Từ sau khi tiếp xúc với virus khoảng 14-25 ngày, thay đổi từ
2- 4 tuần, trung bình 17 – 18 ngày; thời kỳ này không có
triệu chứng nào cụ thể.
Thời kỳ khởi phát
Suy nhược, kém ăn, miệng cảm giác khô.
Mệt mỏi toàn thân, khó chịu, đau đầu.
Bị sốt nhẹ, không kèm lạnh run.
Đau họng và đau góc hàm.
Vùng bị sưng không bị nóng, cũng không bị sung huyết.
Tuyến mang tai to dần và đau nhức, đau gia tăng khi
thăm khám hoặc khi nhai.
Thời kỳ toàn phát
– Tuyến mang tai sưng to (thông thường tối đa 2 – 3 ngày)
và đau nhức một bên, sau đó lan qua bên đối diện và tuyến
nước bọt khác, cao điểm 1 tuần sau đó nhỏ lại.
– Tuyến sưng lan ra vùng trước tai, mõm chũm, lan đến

==

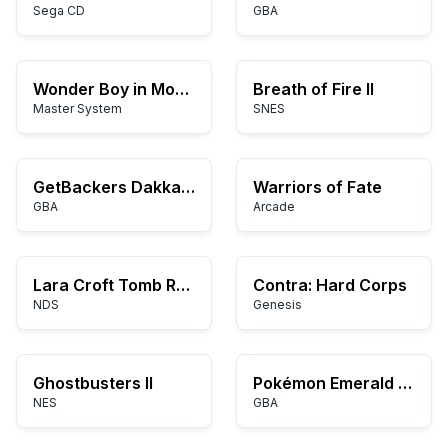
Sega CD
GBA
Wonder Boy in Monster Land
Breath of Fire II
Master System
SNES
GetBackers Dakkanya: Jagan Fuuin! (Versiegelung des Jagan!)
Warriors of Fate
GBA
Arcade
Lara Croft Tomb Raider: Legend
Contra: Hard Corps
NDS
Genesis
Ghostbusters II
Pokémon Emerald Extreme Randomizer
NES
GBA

— Task statement —
Among the records above, only the lines between the line holding "Suy nhược, kém ăn, miệng cảm giác khô." and the line holding "chũm, lan đến", inclusive, are to be output, exactly as written.

— Result for this exercise —
Suy nhược, kém ăn, miệng cảm giác khô.
Mệt mỏi toàn thân, khó chịu, đau đầu.
Bị sốt nhẹ, không kèm lạnh run.
Đau họng và đau góc hàm.
Vùng bị sưng không bị nóng, cũng không bị sung huyết.
Tuyến mang tai to dần và đau nhức, đau gia tăng khi
thăm khám hoặc khi nhai.
Thời kỳ toàn phát
– Tuyến mang tai sưng to (thông thường tối đa 2 – 3 ngày)
và đau nhức một bên, sau đó lan qua bên đối diện và tuyến
nước bọt khác, cao điểm 1 tuần sau đó nhỏ lại.
– Tuyến sưng lan ra vùng trước tai, mõm chũm, lan đến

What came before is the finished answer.